How to Build Your First Data Pipeline with Data Factory
Building your first data pipeline in Data Factory should take hours, not weeks. But we've seen plenty of teams spend weeks on what should be a simple first pipeline because they got lost in configuration options or followed outdated tutorials.
This guide walks you through building a real, production-ready data pipeline from scratch. We'll cover both Azure Data Factory (ADF) and Fabric Data Factory, noting where they differ. By the end, you'll have a working pipeline that moves data from a source system, applies basic transformations, and lands it in a destination - with proper error handling and monitoring.
Before You Start - What You Need
For Azure Data Factory
- An Azure subscription (free trial works for learning)
- An Azure resource group
- An Azure Data Factory instance (create one in the Azure portal - takes about 2 minutes)
- At least one data source to read from (Azure Blob Storage is easiest to start with)
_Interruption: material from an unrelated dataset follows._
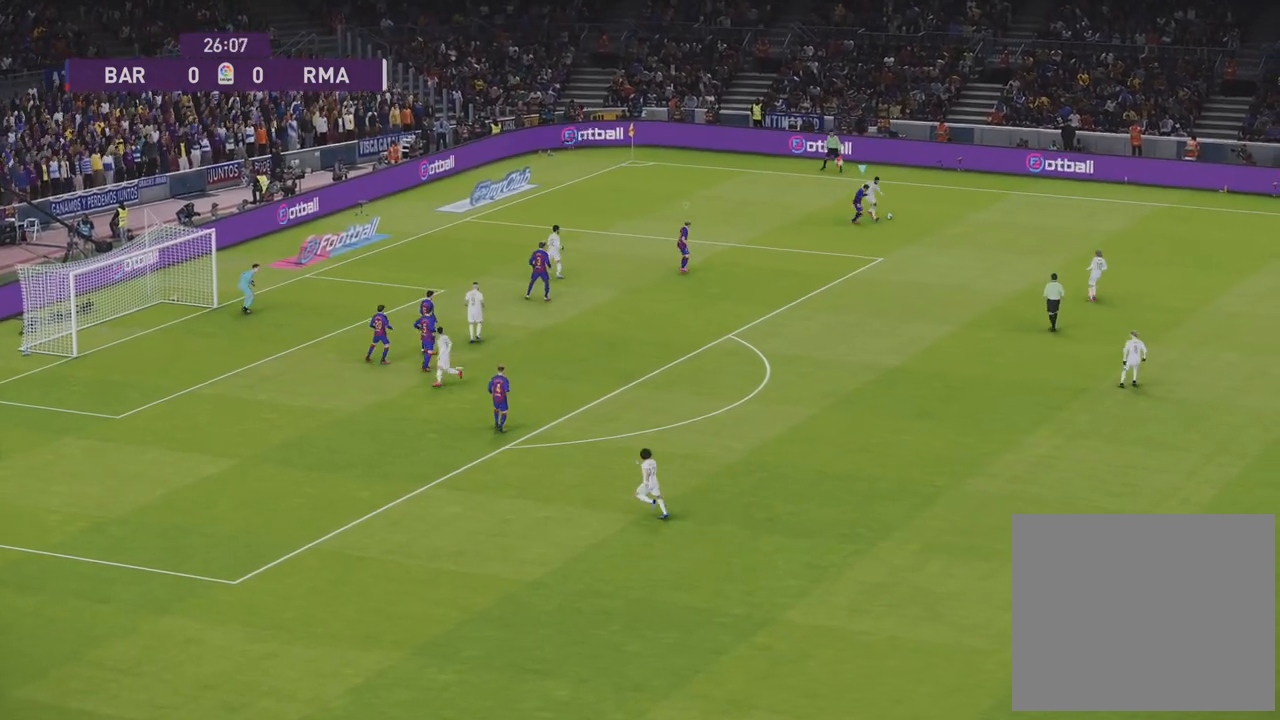
Gameplay with a controller (PlayStation layout); each line is a JSON object with the inputs held at the frame after it (dt_ms = milliseconds from this image to that frame). "events" lists button and stick changes between this image and that frame as [ms after this image, input, new state], when the widget could be followed in between.
{"dt_ms": 500, "buttons": ["CROSS", "R1", "R2"], "left_stick": "right", "right_stick": "center", "events": []}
- A destination to write to (Azure SQL Database or Azure Data Lake Storage Gen2)
For Fabric Data Factory
- A Microsoft Fabric capacity (even a trial capacity works)
- A Fabric workspace
- Access to at least one data source
- A Fabric Lakehouse or Warehouse as your destination
The interfaces are similar enough that most of this guide applies to both. We'll call out differences where they matter.
Step 1 - Plan Your Pipeline Before You Build
This sounds obvious, but we've seen teams jump straight into the visual designer without thinking through what they're building. Take 15 minutes to answer these questions:
- What data are you moving? Be specific. Which table, which file, which API endpoint?
- Where is the source? Cloud service, on-premises database, SaaS application?
- Where is the destination? Data lake, SQL database, warehouse?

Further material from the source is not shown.